A subsidiary of US bank Wells Fargo has been fined €5.8m by the Central Bank of Ireland.
Wells Fargo Bank International Unlimited Company (WFBI) was reprimanded for "serious failings" in its regulatory reporting capability and compliance.
The firm admitted five breaches between January 1st 2014 and February 28th 2019.
They include a failure to accurately report the firm's capital position, and to comply with a requirement in relation to liquidity testing.
The Central Bank decided that the appropriate fine was €8.4m - but this was reduced by 30% in accordance with the settlement discount scheme.
An investigation began following an inspection of regulatory reporting in five peer credit institutions in 2016.

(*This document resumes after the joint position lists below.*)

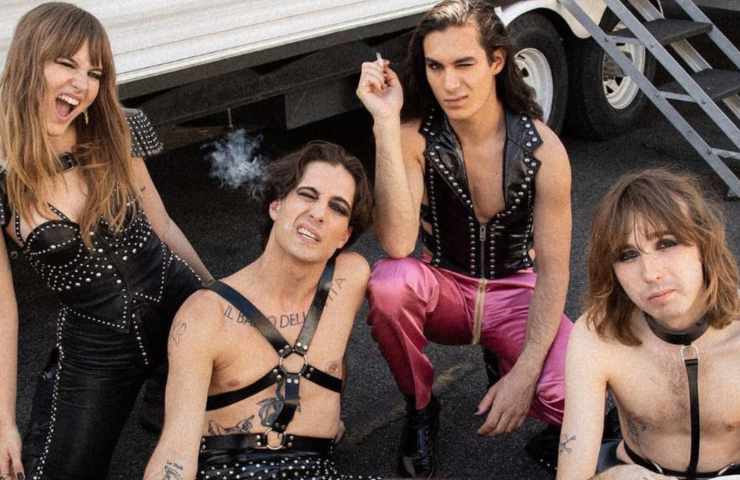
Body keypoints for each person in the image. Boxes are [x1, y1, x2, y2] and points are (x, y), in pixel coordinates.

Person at [355, 0, 574, 476]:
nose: (449, 84)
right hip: (445, 289)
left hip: (517, 294)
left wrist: (525, 374)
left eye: (464, 64)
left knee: (576, 395)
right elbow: (397, 244)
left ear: (496, 61)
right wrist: (385, 124)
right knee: (390, 283)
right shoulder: (414, 137)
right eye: (435, 67)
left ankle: (515, 370)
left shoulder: (544, 150)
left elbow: (555, 272)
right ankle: (420, 408)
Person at [0, 3, 212, 479]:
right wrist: (2, 421)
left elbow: (163, 225)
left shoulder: (112, 127)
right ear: (29, 61)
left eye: (94, 73)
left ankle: (164, 401)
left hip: (176, 301)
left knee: (247, 425)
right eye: (67, 64)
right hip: (98, 343)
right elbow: (1, 306)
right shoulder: (1, 173)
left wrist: (218, 299)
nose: (82, 84)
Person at [144, 141, 375, 480]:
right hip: (232, 471)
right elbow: (176, 450)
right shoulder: (205, 315)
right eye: (307, 195)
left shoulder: (349, 277)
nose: (319, 213)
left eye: (337, 207)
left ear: (345, 235)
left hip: (318, 469)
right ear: (276, 205)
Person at [557, 168, 740, 480]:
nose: (650, 273)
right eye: (628, 255)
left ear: (704, 244)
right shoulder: (598, 335)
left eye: (667, 243)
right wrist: (612, 477)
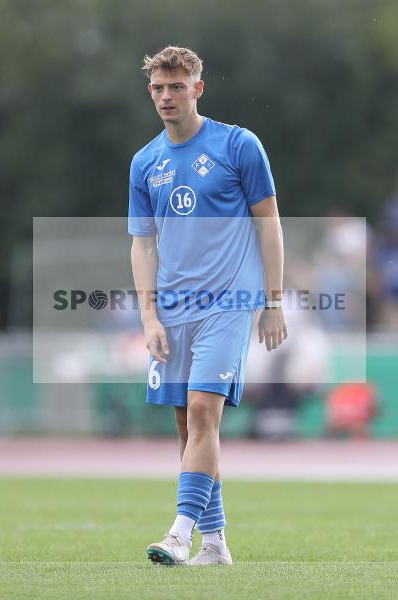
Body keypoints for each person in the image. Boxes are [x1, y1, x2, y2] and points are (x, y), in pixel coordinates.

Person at [128, 46, 287, 566]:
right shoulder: (145, 162)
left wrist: (273, 301)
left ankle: (178, 534)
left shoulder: (239, 145)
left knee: (202, 411)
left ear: (199, 88)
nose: (167, 96)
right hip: (172, 309)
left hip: (229, 302)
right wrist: (149, 316)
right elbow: (143, 244)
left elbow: (270, 224)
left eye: (177, 86)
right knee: (187, 427)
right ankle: (215, 543)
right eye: (158, 88)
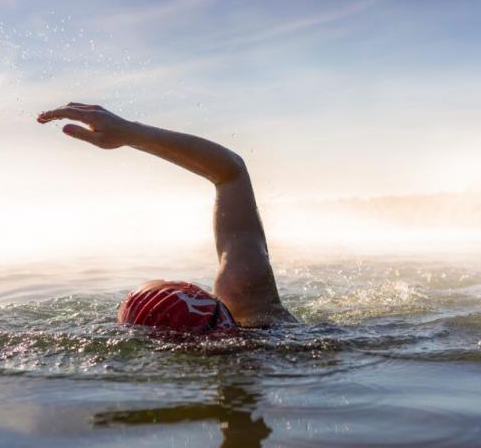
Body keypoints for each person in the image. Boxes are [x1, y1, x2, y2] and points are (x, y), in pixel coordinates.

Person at [37, 103, 297, 332]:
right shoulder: (250, 303)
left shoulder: (249, 312)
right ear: (207, 300)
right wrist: (130, 132)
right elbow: (231, 172)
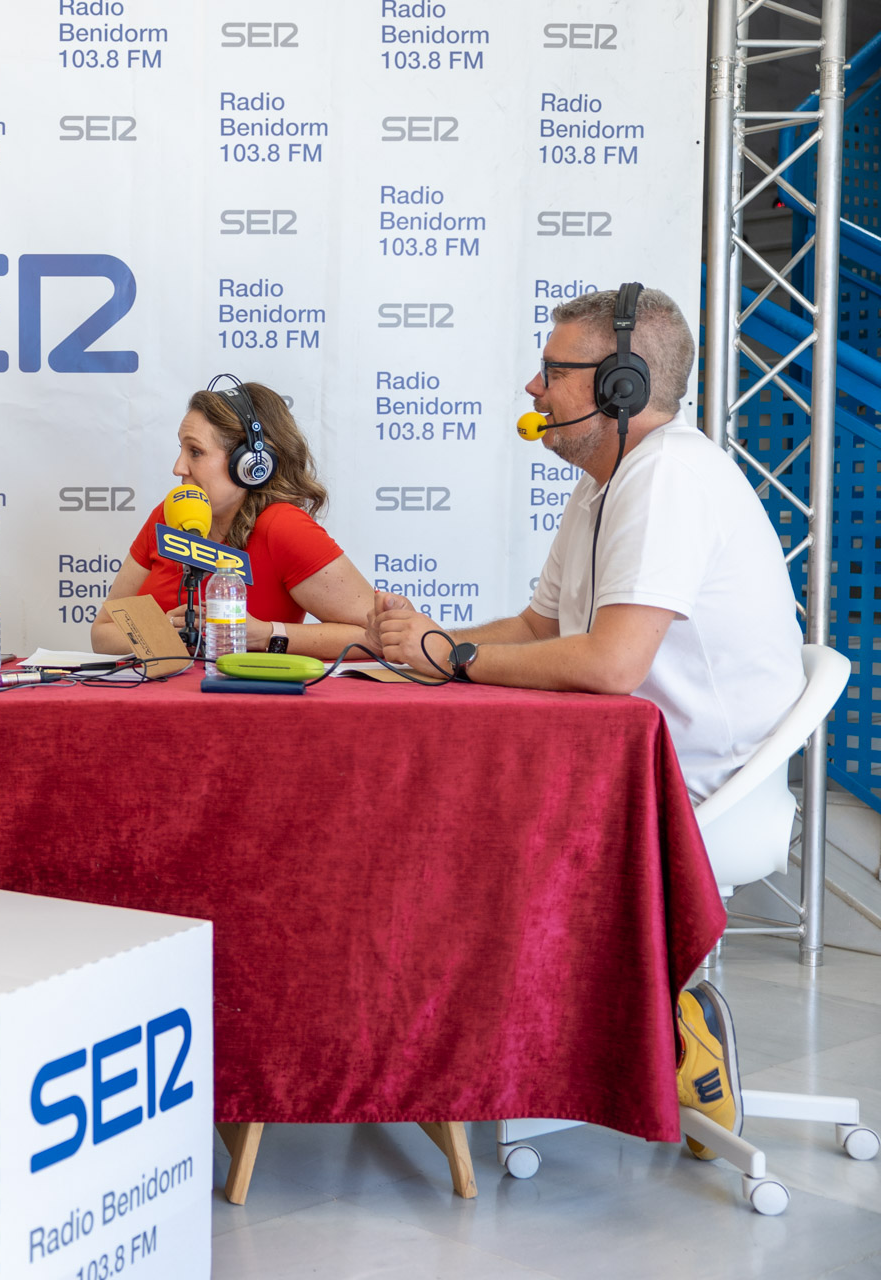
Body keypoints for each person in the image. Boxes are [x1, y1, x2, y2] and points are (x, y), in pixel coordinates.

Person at [369, 285, 803, 1157]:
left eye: (553, 371)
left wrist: (453, 657)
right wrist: (433, 646)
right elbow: (540, 631)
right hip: (625, 767)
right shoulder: (605, 483)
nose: (534, 388)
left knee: (444, 822)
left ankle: (654, 1022)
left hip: (694, 791)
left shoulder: (667, 477)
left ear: (620, 387)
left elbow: (610, 665)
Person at [91, 381, 377, 658]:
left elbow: (375, 636)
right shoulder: (169, 514)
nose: (178, 468)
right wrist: (163, 631)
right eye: (181, 450)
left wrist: (265, 635)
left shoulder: (283, 526)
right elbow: (102, 632)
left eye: (195, 452)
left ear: (249, 465)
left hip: (243, 691)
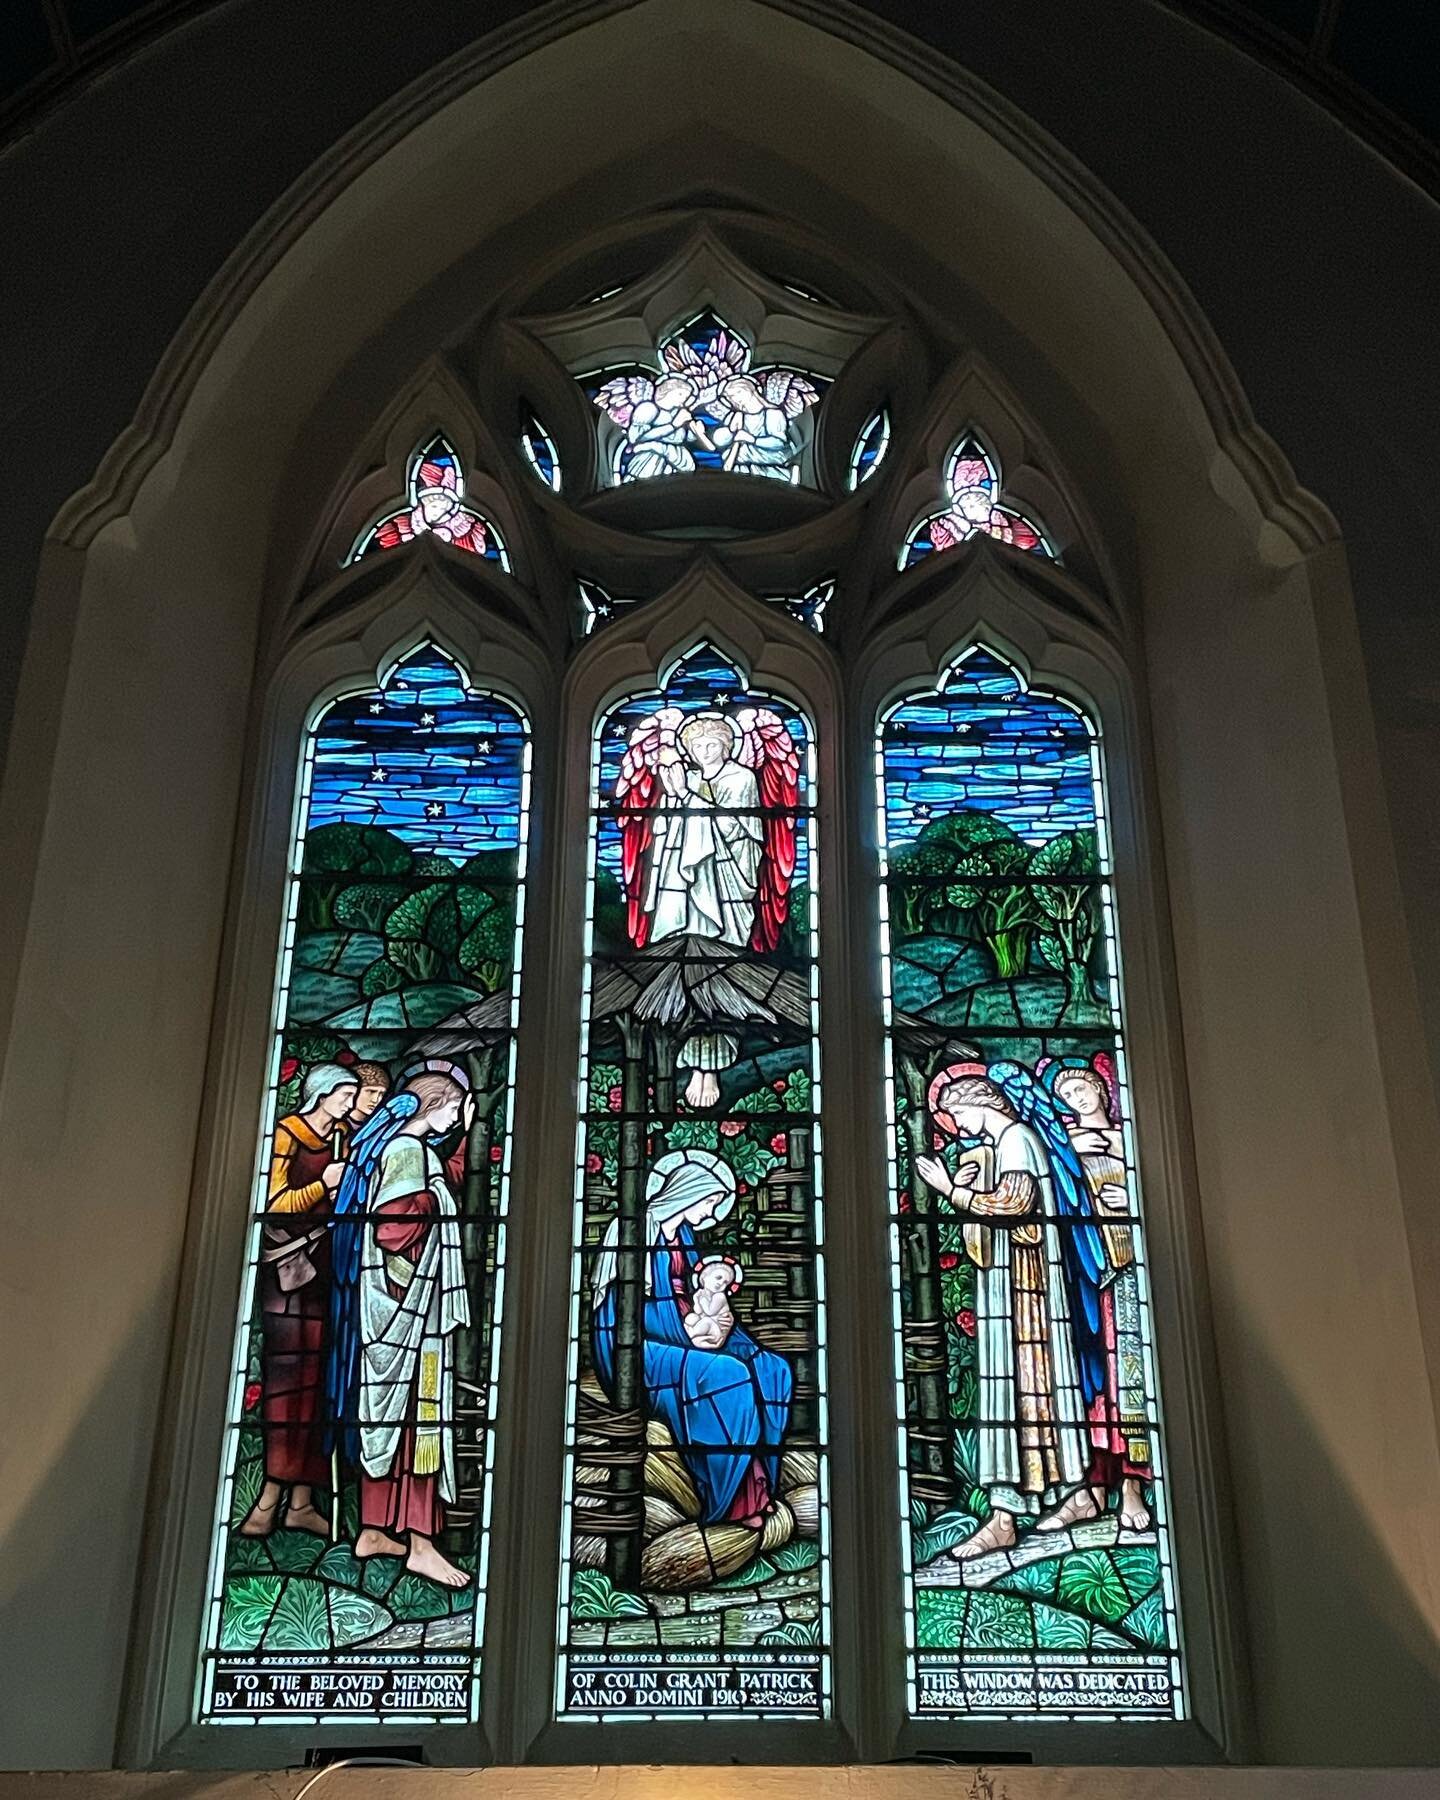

It focused on end-to-end processes, internal controls and governance of regulatory reporting.
The Central Bank found serious and systemic failings in regulatory reporting capability, relating to a failure to calculate and accurately report the firm's capital position, weak governance arrangements, inadequate internal control mechanisms - including a failure to properly document processes and procedures - and weaknesses in IT systems.
Seána Cunningham is the Central Bank's director of enforcement.
"It is a minimum requirement of being regulated by the Central Bank that firms submit accurate and timely regulatory returns.
"Regulatory returns are a tool used by the Central Bank to monitor the financial position of credit institutions and the risks to which they are exposed.
"The submission of inaccurate information undermines the Central Bank's ability to properly supervise.
"Miscalculation and misreporting of the firm's capital position, in particular, is a fundamental failure.
"A firm understanding its capital position, and the accurate reporting of this in its returns are of paramount importance to understanding its safety and soundness."
"The financial penalty imposed by the Central Bank reflects the widespread systemic failures in this instance, and the importance of regulatory returns as a tool used by the Central Bank to supervise firms."
A Wells Fargo spokesperson told Newstalk.com: "WFBI takes its regulatory obligations seriously and we are committed to complying fully with regulatory requirements.
"These events concerned regulatory reporting and did not affect our customers.
"We have made significant improvements to our systems, processes and resources for regulatory reporting to the Central Bank of Ireland since these events.
"We have also integrated continuous review and improvement into how we operate to ensure that our regulatory reporting to the CBI continues to be complete, timely and accurate."
WFBI is a public unlimited company, authorised by the Central Bank, and is a wholly-owned, indirect subsidiary of Wells Fargo & Company - a US-based multinational banking and financial services holding company.
Audited accounts for the year ending December 2018 show WFBI had a turnover of over US$586m (€520m) and an operating income of more than US$340m (€301m).
This is the second large fine on a US bank here in as many weeks.
In late June, JP Morgan was fined €1.6m by the Central Bank for regulatory breaches relating to the outsourcing of fund administration activities.